オスカー・シンドラー(1908~1974年)はモラビアのスビタビ(当時のオーストリア・ハンガリー君主国の州)で生まれました。ドイツ系のカソリック教徒であるシンドラーは、第二次世界大戦中、1,200人近いユダヤ人をアウシュビッツへの移送から救いました。シンドラーは1936年にドイツ国防軍諜報部で働き始め、1939年2月にナチ党に加わりました。華美な生活を好む日和見主義の実業家、シンドラーは戦時中の救世主にはなりそうもない人物でした。

ドイツ軍のポーランド侵攻に伴って、シンドラーはクラクフに移住しました。占領下のポーランドで商取引から「ユダヤ人を駆逐する」ドイツの計画を利用して、1939年11月にユダヤ人所有のホーロー鉄器メーカーを買い取り、エマリアと呼ばれた工場を建設したのです。シンドラーは他に2つ工場を運営していましたが、近くのクラクフゲットーからユダヤ人の強制労働者を雇用したのはエマリアだけでした。1943年3月のゲットーの解体中、シンドラーはユダヤ人の工員が比較的安全な工場に一泊することを許可しました。1944年のピーク時には、エマリアで1,700人の工員を雇っており、1,000人以上が後にプラショフ強制収容所に移ったユダヤ人強制労働者でした。

エマリアに配属された囚人たちはプラショフ収容所の悲惨な状況を免れなかったものの、シンドラーは彼らのために賄賂や個人的な駆け引きで何度も介入しました。ドイツの戦力に工員が不可欠であるという主張を裏付けるために、彼はエマリアに兵器製造部門を加えました。
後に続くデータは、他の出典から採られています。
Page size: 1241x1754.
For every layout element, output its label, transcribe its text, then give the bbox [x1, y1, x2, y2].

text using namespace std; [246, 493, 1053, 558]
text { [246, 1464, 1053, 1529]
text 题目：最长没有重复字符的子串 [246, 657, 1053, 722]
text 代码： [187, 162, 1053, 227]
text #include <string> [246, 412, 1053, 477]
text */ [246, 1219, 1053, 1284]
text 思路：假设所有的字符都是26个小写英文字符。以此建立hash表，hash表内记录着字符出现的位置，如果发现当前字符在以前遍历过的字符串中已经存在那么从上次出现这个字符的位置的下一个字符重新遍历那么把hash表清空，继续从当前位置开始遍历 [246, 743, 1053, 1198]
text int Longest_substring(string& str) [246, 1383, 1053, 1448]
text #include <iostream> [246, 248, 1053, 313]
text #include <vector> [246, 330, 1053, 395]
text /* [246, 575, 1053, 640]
彼の従業員として登録されている約1,000人のユダヤ人強制労働者に加え、シンドラーは450人のユダヤ人がエマリアで暮らせるように近くの工場で働かせました。シンドラーがこれらの労働者と一部の商取引を保護していることで、ドイツ当局は汚職と不当なユダヤ人援助の疑惑を抱きました。親衛隊と警察官は3度も彼を逮捕しましたが、告発することはできませんでした。

1944年10月、シンドラーは工場をモラビアのブリュンリッツに移転する許可を得ました。補佐の1人が、新工場で働く必要のある1,200人ものユダヤ人の囚人リストを何種類か作成しました。これらのリストは、まとめて「シンドラーのリスト」として知られるようになりました。ブリュンリッツ工場は兵器工場として分類されていますが、操業8か月近くで積荷一個分だけの実弾を生産しただけでした。シンドラーは偽りの生産数を提示して、ドイツ当局にその存在を正当化しました。

1949年、シンドラーと妻はアルゼンチンに移住しました。1962年、イスラエルのホロコースト追悼、ヤド・ヴァシェムは戦時中の救済努力を讃えてシンドラーに「諸国民の中の正義の人」という称号を授与しました。1974年10月、シンドラーはドイツで人知れず無一文で亡くなりました。シンドラーの物語は1993年のスティーブン・スピルバーグ監督の映画「シンドラーのリスト」のおかげで注目を浴びるようになりました。結局、ホロコースト時代にシンドラーは約800人のユダヤ人男性と300~400人のユダヤ人女性の命を救ったことになります。